Function Details

Semantic Density Clustering

Semantic Density Clustering groups similar items together based on their meaning and content, rather than just numerical values. It works by converting all data into text embeddings and then detecting areas where these semantic representations are concentrated.

Features

  • Semantic clustering based on meaning rather than just numerical similarity

  • Optional meaningful labels and descriptions for each cluster

  • Automatic detection of noise/outlier points

  • No need to specify number of clusters beforehand

Parameters

  • Min Samples: Minimum number of samples required to form a cluster (default: 3)

  • Epsilon: Maximum distance between points in a cluster (default: 0.5)

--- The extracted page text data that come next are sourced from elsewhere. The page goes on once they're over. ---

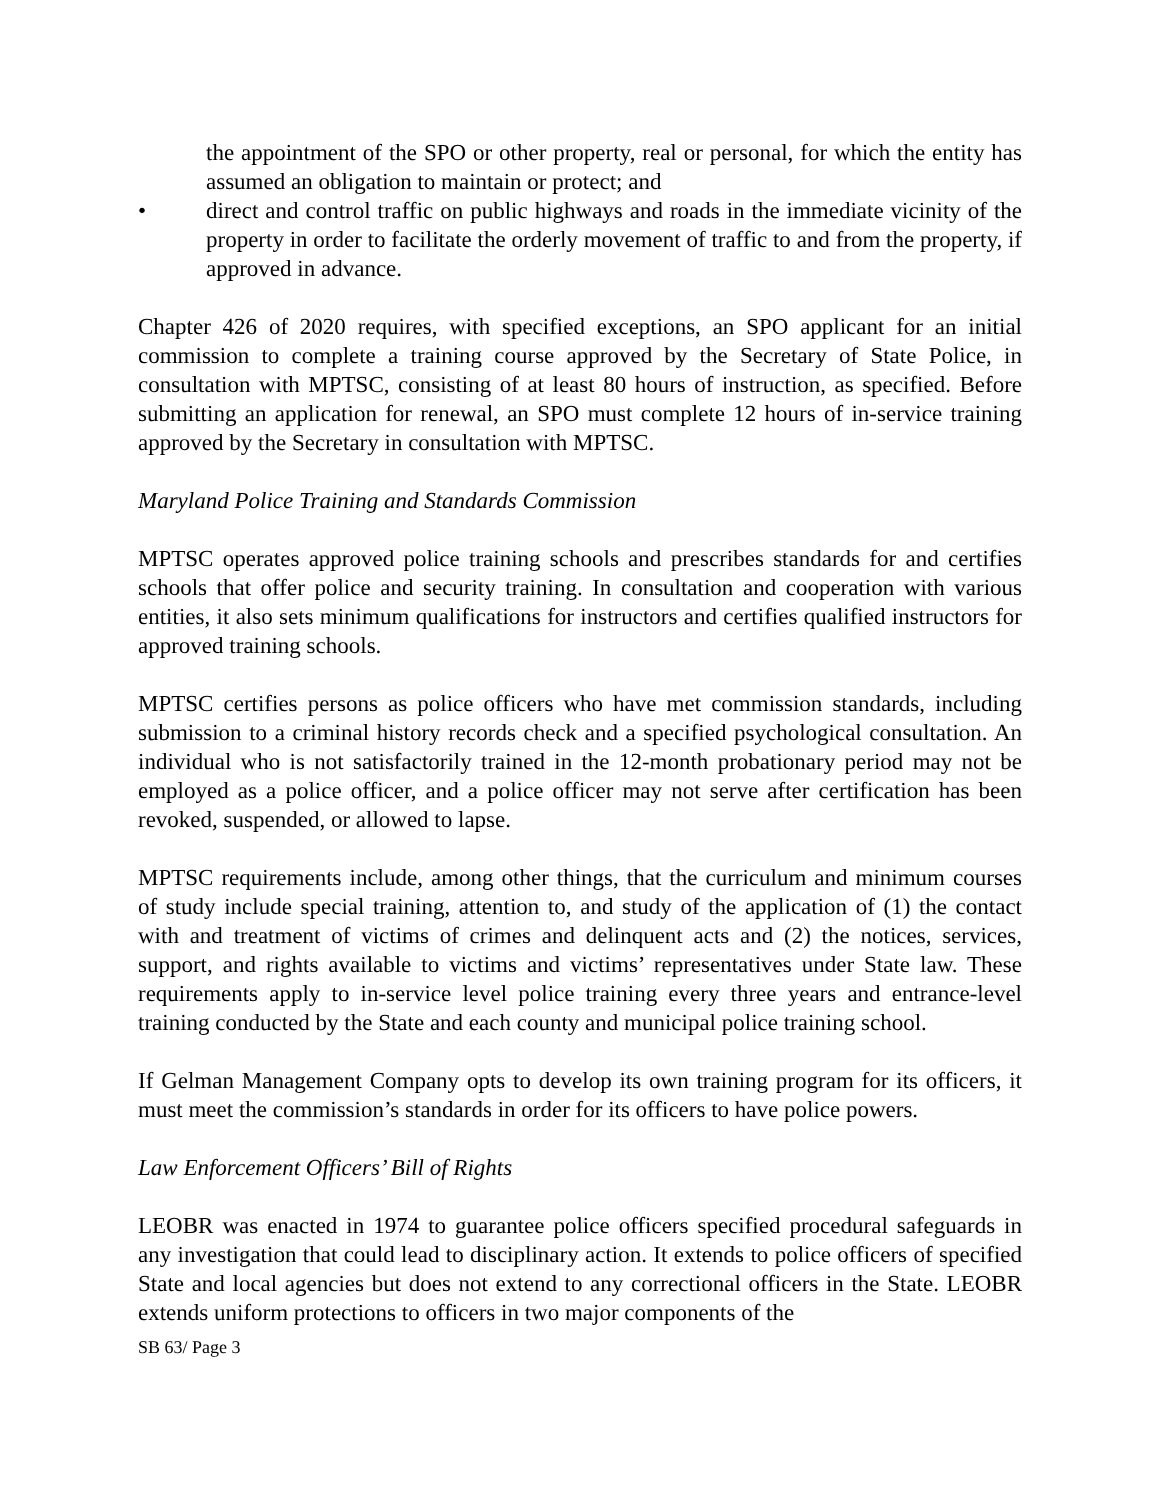the appointment of the SPO or other property, real or personal, for which the entity has assumed an obligation to maintain or protect; and
• direct and control traffic on public highways and roads in the immediate vicinity of the property in order to facilitate the orderly movement of traffic to and from the property, if approved in advance.
Chapter 426 of 2020 requires, with specified exceptions, an SPO applicant for an initial commission to complete a training course approved by the Secretary of State Police, in consultation with MPTSC, consisting of at least 80 hours of instruction, as specified. Before submitting an application for renewal, an SPO must complete 12 hours of in-service training approved by the Secretary in consultation with MPTSC.
Maryland Police Training and Standards Commission
MPTSC operates approved police training schools and prescribes standards for and certifies schools that offer police and security training. In consultation and cooperation with various entities, it also sets minimum qualifications for instructors and certifies qualified instructors for approved training schools.
MPTSC certifies persons as police officers who have met commission standards, including submission to a criminal history records check and a specified psychological consultation. An individual who is not satisfactorily trained in the 12-month probationary period may not be employed as a police officer, and a police officer may not serve after certification has been revoked, suspended, or allowed to lapse.
MPTSC requirements include, among other things, that the curriculum and minimum courses of study include special training, attention to, and study of the application of (1) the contact with and treatment of victims of crimes and delinquent acts and (2) the notices, services, support, and rights available to victims and victims’ representatives under State law. These requirements apply to in-service level police training every three years and entrance-level training conducted by the State and each county and municipal police training school.
If Gelman Management Company opts to develop its own training program for its officers, it must meet the commission’s standards in order for its officers to have police powers.
Law Enforcement Officers’ Bill of Rights
LEOBR was enacted in 1974 to guarantee police officers specified procedural safeguards in any investigation that could lead to disciplinary action. It extends to police officers of specified State and local agencies but does not extend to any correctional officers in the State. LEOBR extends uniform protections to officers in two major components of the
SB 63/ Page 3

  • Label Types: Choose from:

  • Basic numbers (integers)

  • Short meaningful labels

  • Cluster descriptions

Output

The output format depends on the selected label types. You can choose to include:

- Numeric cluster labels (default)

- Human-readable short labels

- Detailed cluster descriptions


Example

Given a table with customer feedback:

[
  { "feedback": "The app keeps crashing when I open it", "platform": "iOS" },
  { "feedback": "Can't launch the application at all", "platform": "Android" },
  { "feedback": "Great user interface, very intuitive", "platform": "iOS" },
  { "feedback": "Love the new design, very clean", "platform": "Android" }
]

Output with all label types enabled:

[
  {
    "feedback": "The app keeps crashing when I open it",
    "platform": "iOS",
    "cluster": 0,
    "cluster_label": "App Crashes",
    "cluster_description": "Users reporting application crash and launch issues"
  },
  {
    "feedback": "Can't launch the application at all",
    "platform": "Android",
    "cluster": 0,
    "cluster_label": "App Crashes",
    "cluster_description": "Users reporting application crash and launch issues"
  },
  {
    "feedback": "Great user interface, very intuitive",
    "platform": "iOS",
    "cluster": 1,
    "cluster_label": "Positive UI Feedback",
    "cluster_description": "Users praising the application's interface and design"
  },
  {
    "feedback": "Love the new design, very clean",
    "platform": "Android",
    "cluster": 1,
    "cluster_label": "Positive UI Feedback",
    "cluster_description": "Users praising the application's interface and design"
  }
]

When to Use

  • When you want to group similar items based on their meaning rather than exact values

  • For analyzing text data or mixed data types

  • When you need human-readable explanations of the clusters

  • When you want to automatically identify outliers or noise in your data

  • When dealing with irregularly shaped or non-spherical clusters

  • When you don't know the number of clusters beforehand

Notes

  • Points that don't fit into any cluster are labeled as "Noise Points" (-1)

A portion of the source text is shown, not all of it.